> Travail à faire
Dans le texte fourni, quelle note le nutri-score attribue-t-il à l'ossau-iraty ?

> Texte fourni
= = =
Question de Mme SAINT-PÉ Denise (Pyrénées-Atlantiques - UC) publiée le 24/06/2021

Mme Denise Saint-Pé souhaite interroger M. le ministre de l'agriculture et de l'alimentation sur la pertinence de soumettre des productions traditionnelles telles que l'ossau-iraty au système du nutri-score.
Ce fromage au lait de brebis traditionnel, fabriqué dans les Pyrénées-Atlantiques, est classé en appellation d'origine contrôlée (AOC) depuis 1980 et en appellation d'origine protégée (AOP) depuis 1996.
Il s'agit d'un produit traditionnel, de grande qualité, tant par sa fabrication (lait cru non chauffé), que par le mode d'élevage de la filière ovine concernée (pâturage en estives basco-béarnaises).
Or, cette spécialité est aujourd'hui confrontée à un déficit d'image en raison du dispositif nutri-score qui lui est appliqué.
En effet, ce fromage est classé D dans cette grille, alors que des produits industriels transformés se voient paradoxalement attribuer des notes bien meilleures.
À un moment où le consommateur souhaite légitimement être informé des produits qu'il va trouver dans son assiette, il est paradoxal que le nutri-score, qui limite l'information à la simple composition nutritionnelle, devienne prédominant.
= = =
> Extrait de données
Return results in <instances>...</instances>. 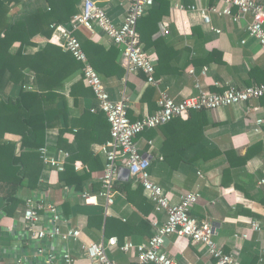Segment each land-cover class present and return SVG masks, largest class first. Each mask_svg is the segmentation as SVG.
<instances>
[{"label": "crops", "instance_id": "obj_1", "mask_svg": "<svg viewBox=\"0 0 264 264\" xmlns=\"http://www.w3.org/2000/svg\"><path fill=\"white\" fill-rule=\"evenodd\" d=\"M93 1L113 24L123 23L130 0ZM165 1L167 4L160 9L158 1L154 0L153 9H159L163 18L152 37L157 40V46L148 51L156 60L157 86L148 85L141 73L125 74L122 79L101 77L112 100L126 99L132 121L154 112L160 93L181 101L200 91L221 92L228 84L244 87L264 83V47L247 36L249 16L235 22L212 12L211 8L223 7L219 0ZM256 1L264 4V0ZM23 2L9 11L11 20L17 19L26 6L43 5L42 0ZM78 8L80 12L82 0ZM94 30L93 35L82 28L74 34H87L92 41L109 48L108 37L98 28ZM44 46L45 41L40 40L26 51L35 53ZM17 48L18 44H14L11 52ZM118 63L124 68L121 56ZM28 77L27 85L32 80L31 75ZM73 82L61 91L67 101L70 121L79 119L85 109L96 113L91 109L97 107L93 96L83 99L79 106L74 104V99L68 95L69 84ZM3 86L0 90L3 100L17 97L19 84L4 81ZM204 117L201 131L185 133L182 129L161 127L149 132L150 136L141 135L136 139L138 149L150 158V178L163 188L171 204H177L184 193L200 194L190 213L199 221L215 225L213 239L223 252L237 258L239 264H264V188L258 185L264 177V98L205 111ZM200 124L201 121H196L197 126ZM56 133L55 129L46 135L44 146L50 151L67 153L66 162L77 148L81 150V158L74 161L73 168L78 176L87 177L83 192L77 193L72 186L65 185L59 179L61 172L55 170L43 175L36 189L20 186L16 194L20 202L14 209L7 206L4 193L0 191V264H67L63 258L65 253L73 259L71 264H96L87 258L82 246L100 242L105 244L106 255L114 264H134L136 252H123L121 246L127 241L146 242L153 235L154 223L161 225L165 221V212L155 207L145 191L135 195L138 185L130 177L120 175L117 179L111 204L106 205L99 196L100 177L105 168L100 147L110 141V127L109 138L101 144L88 134L80 139L78 146L76 129L64 133L61 140ZM4 140L19 145L21 137L7 133ZM166 142L164 149L171 155L170 163L159 150ZM128 181L131 182V201L122 191L123 183ZM83 194L95 199L87 203ZM28 197L43 198L56 206L66 220L59 223L61 232L78 230L79 236L67 241L30 237L23 214V199ZM100 214L101 221L95 217ZM89 219L91 224L88 225ZM253 221L259 223L260 231L251 229ZM52 227L51 215L43 213L38 228L49 232ZM111 239L116 240L115 245L108 243ZM163 250L178 264H214L202 245L176 235L165 239Z\"/></svg>", "mask_w": 264, "mask_h": 264}, {"label": "built area", "instance_id": "obj_2", "mask_svg": "<svg viewBox=\"0 0 264 264\" xmlns=\"http://www.w3.org/2000/svg\"><path fill=\"white\" fill-rule=\"evenodd\" d=\"M219 1L223 7L221 9L211 8V11L220 16H228L235 22L249 16L251 20L247 24V36L257 40L260 46L264 47V4L256 0ZM153 5L154 0H130L123 23L115 25L93 0H82L81 11L72 17L69 27L63 25L52 27L53 41L83 65V83L92 90L97 103V107L91 111H102L110 126V141L100 147L105 157V168L100 177L99 196L104 198L106 205L114 201V184L125 168L128 170V177L143 188L155 207L165 212V221L161 225L154 223V233L146 242L134 244L127 241L121 246L123 252L131 250L136 252L137 259L134 264H178L163 250L165 239L172 235L202 245L208 256L213 259L214 264H239L237 258L223 252L216 244L213 239L215 235L213 226L191 215V209L200 199V194L184 193L177 204H171L163 188L151 180L149 174L151 161L148 156L140 153L135 139L146 130L156 129L175 118L185 117L190 111H210L245 105L250 101L264 98V83L244 87L228 84L222 92L200 91L197 95L185 97L181 101L174 100L166 93H160L156 103L157 109L132 121L128 116L126 99L122 97L119 101H114L110 98L101 77L88 62L74 34L82 28L93 35L94 29L98 28L108 37L111 45L119 47L126 74L142 72L148 85L157 86V80L154 77L155 57L143 50L137 33L138 20ZM233 9L236 12H233ZM39 153L43 164L39 182L42 181L43 175L54 170L64 171L67 153L61 150L50 151L47 145L41 147ZM258 185L264 188V177L259 180ZM83 197L87 203L95 199L86 194H83ZM23 202L25 206L23 214L27 220V232L30 237L67 241L79 236L78 230L70 229L65 233L61 232L59 223L61 220H66L56 206L48 203L46 199L28 197L24 198ZM43 213H49L52 217L53 227L49 232L38 228ZM251 229L260 231L259 223L253 221ZM108 243L115 245L116 240L111 239ZM105 249L103 242L82 246L87 258L94 263L114 264L107 257ZM63 258L67 264L73 262L69 253H65Z\"/></svg>", "mask_w": 264, "mask_h": 264}, {"label": "trees", "instance_id": "obj_3", "mask_svg": "<svg viewBox=\"0 0 264 264\" xmlns=\"http://www.w3.org/2000/svg\"><path fill=\"white\" fill-rule=\"evenodd\" d=\"M23 1L0 0V90L4 88V81L20 85L17 97H7L5 100L0 97V191L4 193L3 197L9 204L7 206L12 209L20 202V197L16 196L20 186L32 190L38 186L43 170L39 149L44 146L46 135L50 131L56 129L57 137L61 140L64 133L76 129L75 142L79 146L80 139L88 134L98 144L105 142L109 138L110 127L102 111L91 113L85 109L81 111L79 119L68 120L67 101L61 92L66 89V84L76 79L68 87V95L74 99V104L78 105L83 99L92 96L95 99L92 90L83 83L82 63L52 39V27H68L72 17L79 12L81 0H42L43 5L35 4L36 7L31 8L26 6L17 19L11 20L8 17L9 11L24 4ZM157 1L160 9L167 4L165 0ZM150 9L149 14H145L137 22L139 40L146 53L157 46V40L152 37L163 18L159 9L155 11L153 6ZM76 37L88 62L100 77L122 79L125 76L124 68L118 63L121 56L119 47L111 45L107 48L92 41L87 34L79 32ZM40 40L45 41L42 49L35 53L26 51V48L36 46V42ZM14 44H18V48L12 53ZM158 59V64L161 65V57ZM28 74L32 76L29 85ZM127 83L129 84L128 81ZM204 113L205 111H190L187 120L175 118L158 128L182 129L185 133L197 132V129L201 131L205 125ZM196 121H201L200 127L196 125ZM156 129L146 130L138 137L147 136ZM7 133L20 136L19 145L4 140ZM165 146L167 142L159 150L163 159L170 163L171 155H167ZM80 153L81 150L77 148V152L70 156L64 171L59 175L60 181L72 186L77 193L83 192V182L87 178L84 175L78 176L73 168L74 161L81 158ZM123 184L122 191L131 201V182ZM143 191L138 185L134 194H143ZM95 217L100 221L102 219L101 214Z\"/></svg>", "mask_w": 264, "mask_h": 264}, {"label": "water", "instance_id": "obj_4", "mask_svg": "<svg viewBox=\"0 0 264 264\" xmlns=\"http://www.w3.org/2000/svg\"><path fill=\"white\" fill-rule=\"evenodd\" d=\"M149 158V157H148ZM150 159V158H149ZM128 170L127 169H123V172H122V174H121V176L122 177H125V178H128ZM213 226V228L215 229V225H212Z\"/></svg>", "mask_w": 264, "mask_h": 264}]
</instances>
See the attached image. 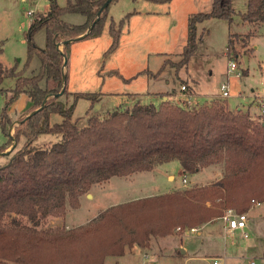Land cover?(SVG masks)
<instances>
[{
  "label": "trees",
  "instance_id": "obj_1",
  "mask_svg": "<svg viewBox=\"0 0 264 264\" xmlns=\"http://www.w3.org/2000/svg\"><path fill=\"white\" fill-rule=\"evenodd\" d=\"M105 1L67 0L62 6L58 0H49L47 13L32 21L27 34L26 65L35 55L40 59L39 71L32 77L20 75L15 67L8 68L0 61V85L8 76L16 80L0 118L9 136L0 153L13 141L8 107L23 93L31 101V115L15 128L17 146L4 155L6 162L0 163V264H104L108 256H123L126 248L148 246L151 236L170 235L176 227L184 232L222 216L224 209L244 213L251 205L264 202V120L231 110L226 102L212 100L187 107L169 99L160 104L137 101L104 116L89 110L83 126L73 121L77 99H90L92 107L99 94L75 92V101L68 107L59 100L56 94L63 85L65 92L68 90L64 60L71 42L64 44V54L58 43L85 33L82 39L97 38L110 20L112 42L105 56L112 54L124 26L137 11H130L117 23L108 17L109 6L99 14ZM147 1L164 4L172 0ZM66 12L81 13L86 20L72 24L63 19ZM234 14L233 0H212L209 11L189 14L187 40L177 65L187 66L195 55L200 23L211 18L231 22ZM242 19L264 24V0H247ZM40 29L46 31L44 48L34 42ZM238 35L230 34L229 47ZM251 36L247 33L243 38ZM110 73L125 79L118 70ZM50 80L56 82L52 88L48 87ZM48 95L52 96L45 102ZM52 113L64 119L52 124ZM45 133L56 134L59 139L35 145L38 136ZM21 136L25 141L20 145ZM172 160H179L184 173L223 165L224 176L210 184L110 206L89 223L71 229H38L43 218L64 215L68 203L79 207L80 196L94 184L152 171ZM9 215L14 216L6 225L4 220Z\"/></svg>",
  "mask_w": 264,
  "mask_h": 264
},
{
  "label": "rangeland",
  "instance_id": "obj_2",
  "mask_svg": "<svg viewBox=\"0 0 264 264\" xmlns=\"http://www.w3.org/2000/svg\"><path fill=\"white\" fill-rule=\"evenodd\" d=\"M246 1L234 0L235 14L231 22L226 19L211 18L200 23L198 27L200 39L196 53L187 66L180 67L177 62L182 58L181 53L187 40L188 15L193 12L209 11L212 0H175L170 4L147 0H112L108 8V17L114 18L117 23L135 9H165L164 11L168 13L151 16L137 24L127 23V28L132 29L130 34L128 31L121 34L118 48L108 56H105V52L112 42L109 32L110 20L99 37L72 41L65 69L68 74V90L58 95L59 100L68 107L75 101V92L99 94L98 102L92 107L90 99L85 97L77 99L73 121L83 126L87 124L89 110L90 114L104 116L110 110L130 107L138 99H141V103L160 104L162 100L160 92H175L182 95L185 93L181 90L182 83L189 81L191 87L195 89L193 91H196L197 101L187 105L181 100H176L175 96L172 101L192 107L209 103L211 100H220L227 102L232 108L239 106L246 111L249 105L254 103V107L257 108L254 111L258 109V112L261 111L259 106L264 104V24H253L242 19V14L246 12ZM66 2L67 0H58L62 6ZM48 9L49 0H0V47L3 48L0 61L8 68L15 67L20 75L32 77L39 71L40 59L37 55L31 59L29 66L26 65L29 48L27 34L32 21L45 16ZM63 19L72 24H82L86 16L81 13L66 12ZM247 33H252L250 39L243 38ZM230 34H239L238 37H234L232 47H229ZM46 39L45 29L38 30L34 35V42L41 48L45 47ZM63 41L64 38L61 39V51L64 50ZM230 60L237 61V71L242 72L241 76L228 74ZM112 70H118L128 80L110 73ZM245 70L249 72L247 75L243 74ZM15 82L14 77L8 76L0 85V118L6 101L12 95L11 90L15 87ZM224 82H228L230 86L228 98L219 95ZM55 84V81L50 80L48 87L52 88ZM154 92L156 97L151 94ZM30 106V98L23 93L8 107L7 111L11 119V126L8 125V129L13 141L4 152H11L17 146L12 148L15 128L23 118L31 114ZM63 119L59 113H52L50 118L52 124ZM8 138L0 122V147L6 144ZM58 139L59 136L56 134L45 133L38 136L34 144L44 146ZM24 141V136H21L20 145ZM6 160V156L0 155V163ZM154 169L136 172L129 176H116L94 184L88 193L80 196V205L81 198L84 199L82 209L77 210L78 207L68 203L64 215L43 218L38 229H69L68 223L71 226L73 223L85 220L87 223L90 217L100 214L104 208L114 203H125L134 197L139 199L143 196L162 195L171 190L182 191L200 186L198 184L206 183L213 176L212 168L184 173L179 160L157 165ZM170 174L174 175L173 180L169 178ZM185 178L186 182H184ZM93 192L95 200H92ZM228 209L234 208L224 209L223 214ZM247 212V236L240 232L230 235L225 231L224 223L219 221L221 220L219 216L212 220L217 221L216 223L200 228L197 233L188 231L190 228L181 232L177 230L179 227H176L174 233L164 236L165 238L151 236L148 246H140L142 249L135 246L133 249L136 250L133 252L126 248V254L120 257L108 256L104 264H185V258L189 256L210 252H218L223 256L226 254L227 264H252V262L264 264V202L251 205ZM13 216H7L4 223L10 225ZM23 219L24 223L31 225L26 218ZM79 219L80 221H75ZM210 231L216 236V239L212 240L218 244L215 247H210ZM160 238L163 240H159ZM182 244L188 249V255H172L175 249L182 247ZM178 251L176 250L175 253L179 254ZM200 263L192 260L188 264Z\"/></svg>",
  "mask_w": 264,
  "mask_h": 264
},
{
  "label": "crops",
  "instance_id": "obj_3",
  "mask_svg": "<svg viewBox=\"0 0 264 264\" xmlns=\"http://www.w3.org/2000/svg\"><path fill=\"white\" fill-rule=\"evenodd\" d=\"M135 1H138V0H135ZM173 1H175V0H172L170 3H173ZM186 1V0H185ZM170 3H168V4H170ZM212 4V3H211ZM233 6H234V0H233ZM246 9H247V1H246ZM136 11H137V13H135V14H133L132 16H131V18H130V20H129V22H128V24H137V22H140L141 20H144V19H146V18H149V17H151V16H159V15H161V14H163V13H168V11L166 12V11H164L165 9H154V10H142V9H135ZM193 13H196V12H193ZM189 14H191V13H189ZM189 16V15H188ZM128 24L125 26V28L123 29V32H122V34L124 33V32H127L128 31V34H130V32H131V30L132 29H130L129 27L127 28V26H128ZM133 28H134V26H133ZM121 45V44H120ZM187 84L188 85V94L191 96L190 98H191V100L194 102V101H197V99H196V97H195V95H196V91H193V90H195V89H193V87H191V85H190V83H189V81L187 82V81H183V83L182 84ZM160 93H168V92H160ZM159 93V94H160ZM151 94H154L153 95V97H156L155 96V92L154 93H151ZM158 94V93H157ZM177 94V95H176ZM174 96H179L181 99H183L185 96H184V94H182V95H178V93H173V95L171 94V95H165V96H163L161 99L162 100H165V99H169V100H171ZM141 99H138V101H140ZM161 100V101H162ZM212 101V100H211ZM227 103V102H226ZM30 105H31V101H30ZM227 106L231 109V110H241L242 112H249V114L253 117V118H257V119H260V112L261 111H259L258 112V110L257 111H254V109H257V108H255L254 107V103H252V104H250L249 105V107L247 108L248 110L246 111L245 109H243V108H241V107H237V108H232V107H230L229 106V104L227 103ZM261 106L262 105H260L259 107L261 108ZM160 165V164H159ZM205 168H212L213 170H212V172H213V176H212V178L211 179H209L208 181H206V183L204 182V183H201V184H198V185H206V184H210V183H212V182H215V181H218L219 179H221L223 176H224V169H223V165H210V166H208V167H205ZM155 170V169H154ZM153 171V170H152ZM144 172V171H143ZM119 177V176H118ZM130 177H132V176H130ZM113 178V177H112ZM169 178L170 179H174L175 177H174V175H172V174H170L169 175ZM184 186H186V185H183V187ZM94 188H95V186L92 188V191H94ZM179 188H182V187H179ZM173 191H175V190H173ZM172 190L171 191H169V192H173ZM168 193V192H167ZM92 196V200H95V194H94V192H93V194L91 195ZM144 197V196H143ZM137 197H134V198H132V199H136ZM139 198V197H138ZM132 199H128V201L129 200H132ZM120 203V202H119ZM115 204H118V203H114L113 205H115ZM262 204V203H261ZM83 205H84V199H83V197L81 198V205H80V207H78V209L77 210H80V209H82V207H83ZM113 205H110V206H113ZM254 205H257V204H254ZM109 206V207H110ZM108 208V207H107ZM107 208H104L103 210H105V209H107ZM247 213V215H248V212H246ZM99 214V213H98ZM98 214H96V215H94L93 217H90V221L91 220H93L96 216H98ZM70 215H71V213H70ZM67 217H69V214H68V216ZM88 220V219H87ZM75 221H80V219L79 220H75ZM90 221H88L87 223H89ZM219 221H221L222 223H224L223 221H222V219L221 220H219ZM217 222V221H216ZM216 222H209V223H206V224H204L203 226H200L199 227V229L200 228H204L205 226H208V225H212V224H214V223H216ZM86 223V220L85 221H80V222H76V223H73V227L70 225V223H68L67 224V227L70 229V228H74V227H78V225L79 226H81V225H85V224H87ZM224 228H225V224H224V226H223ZM245 231L247 230V227L244 229ZM225 231H226V229H225ZM211 233H210V235H209V238L211 239L210 240V247H215V246H217L218 244H215L212 240L213 239H216V236H215V234L212 232V231H210ZM238 232H240L241 234H243V232L241 231V230H236V231H234V232H228V233H230V235H233V234H237ZM247 232V231H246ZM186 233V232H185ZM184 233V234H185ZM248 234V233H247ZM244 235V234H243ZM165 238V237H164ZM159 240H163V238H160ZM136 247L138 246V245H135ZM134 246V247H135ZM182 247L181 248H183L184 250H185V253L183 254V253H181V248H177V249H175V251L173 252V254L172 255H174V256H186V255H188V249L186 248V246H184V244H182L181 245ZM133 247V248H134ZM138 247H140V246H138ZM249 247V246H248ZM133 248H129V251L130 250H132V252H133V250H136V248L135 249H133ZM141 248V247H140ZM160 248V247H159ZM142 249V248H141ZM144 250V249H143ZM176 250H179L180 251V254H176L175 252H176ZM145 252H147L146 250H145ZM126 254V253H125ZM148 255V254H147ZM170 255V254H169ZM213 258H223L224 260H225V264H227V256H226V254H225V256H223V255H221V254H219L218 252H214V253H209V254H204V255H192V256H189V257H187V258H185V264H188L190 261H192V260H197V261H200L201 263L200 264H210L211 263V261H212V259Z\"/></svg>",
  "mask_w": 264,
  "mask_h": 264
},
{
  "label": "built area",
  "instance_id": "obj_4",
  "mask_svg": "<svg viewBox=\"0 0 264 264\" xmlns=\"http://www.w3.org/2000/svg\"><path fill=\"white\" fill-rule=\"evenodd\" d=\"M238 70V63L236 60H230L228 65V74H236L237 76H241L242 72L237 71ZM237 71V72H236ZM181 90L184 93V98L181 99L179 96H175L176 100H181L183 103L187 105H191L194 102L191 100V96L188 94V85L182 84ZM219 95L222 98H228L230 96V86L228 82H224L221 85V90ZM260 120H264V104L261 106V112H260ZM184 182H186V178L184 179ZM257 205L261 204V202H257ZM222 221L225 224V229L227 232H234L236 230H241L244 234V236H247V232L244 230L247 227V221L248 216L247 213H239L235 211L234 209H228L225 211V213L221 216ZM180 231V228L177 229ZM188 231L191 232H199V227H193L190 228ZM210 264H225V260L223 258H213ZM252 264H254L252 262Z\"/></svg>",
  "mask_w": 264,
  "mask_h": 264
},
{
  "label": "water",
  "instance_id": "obj_5",
  "mask_svg": "<svg viewBox=\"0 0 264 264\" xmlns=\"http://www.w3.org/2000/svg\"><path fill=\"white\" fill-rule=\"evenodd\" d=\"M112 0H106L105 1V3H104V5L101 7V9H100V12H99V14H101V12L104 10V9H106L108 6H109V4H110V2H111ZM98 19V18H97ZM92 26H93V24H92ZM84 36H86L87 35V33H85V34H83ZM84 36H78V37H75V38H73V39H68V40H65L64 39V44L65 43H67V42H72V41H74V40H78V39H82ZM62 44V42L60 41L59 43H58V48H59V50H60V45ZM61 51V50H60ZM63 54H64V52L63 51H61ZM67 64H68V54H66V56H65V60H64V67L66 68V66H67ZM65 78H66V72L64 71V80H65ZM65 85H63V88H62V90L58 93V94H56V96H58V95H62L64 92H65ZM52 95H48L46 98H45V102L49 99V97H51ZM40 109V108H39ZM38 109V110H39ZM33 113V112H32ZM31 114H29L28 116H30ZM27 116V117H28ZM15 145H16V141H14V144H13V146H12V148H14L15 147ZM11 148V149H12ZM10 152V151H9ZM9 152H3V153H0V155H5V154H8ZM181 253H185V250L183 249V248H181Z\"/></svg>",
  "mask_w": 264,
  "mask_h": 264
}]
</instances>
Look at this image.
= = =
> Problème résolu
L'ossau-iraty est classé D.